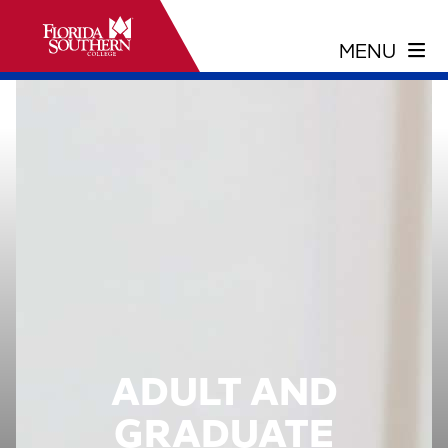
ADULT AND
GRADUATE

........

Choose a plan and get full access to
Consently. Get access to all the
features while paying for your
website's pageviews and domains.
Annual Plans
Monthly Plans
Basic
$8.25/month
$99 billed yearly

........

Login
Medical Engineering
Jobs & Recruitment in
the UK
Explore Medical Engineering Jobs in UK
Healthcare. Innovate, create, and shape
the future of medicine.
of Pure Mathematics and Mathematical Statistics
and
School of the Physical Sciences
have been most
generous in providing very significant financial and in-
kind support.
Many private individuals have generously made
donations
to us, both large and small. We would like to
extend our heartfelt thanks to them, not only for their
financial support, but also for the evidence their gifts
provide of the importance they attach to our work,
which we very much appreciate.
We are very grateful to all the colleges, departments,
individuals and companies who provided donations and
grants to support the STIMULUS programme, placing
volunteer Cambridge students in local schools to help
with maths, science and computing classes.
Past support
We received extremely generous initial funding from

........

Directions |
Your answer should consist of the lines from the line with "School of the Physical Sciences" to the line with "We are very" above, repeated exactly, both ends included.

Task answer |
School of the Physical Sciences
have been most
generous in providing very significant financial and in-
kind support.
Many private individuals have generously made
donations
to us, both large and small. We would like to
extend our heartfelt thanks to them, not only for their
financial support, but also for the evidence their gifts
provide of the importance they attach to our work,
which we very much appreciate.
We are very grateful to all the colleges, departments,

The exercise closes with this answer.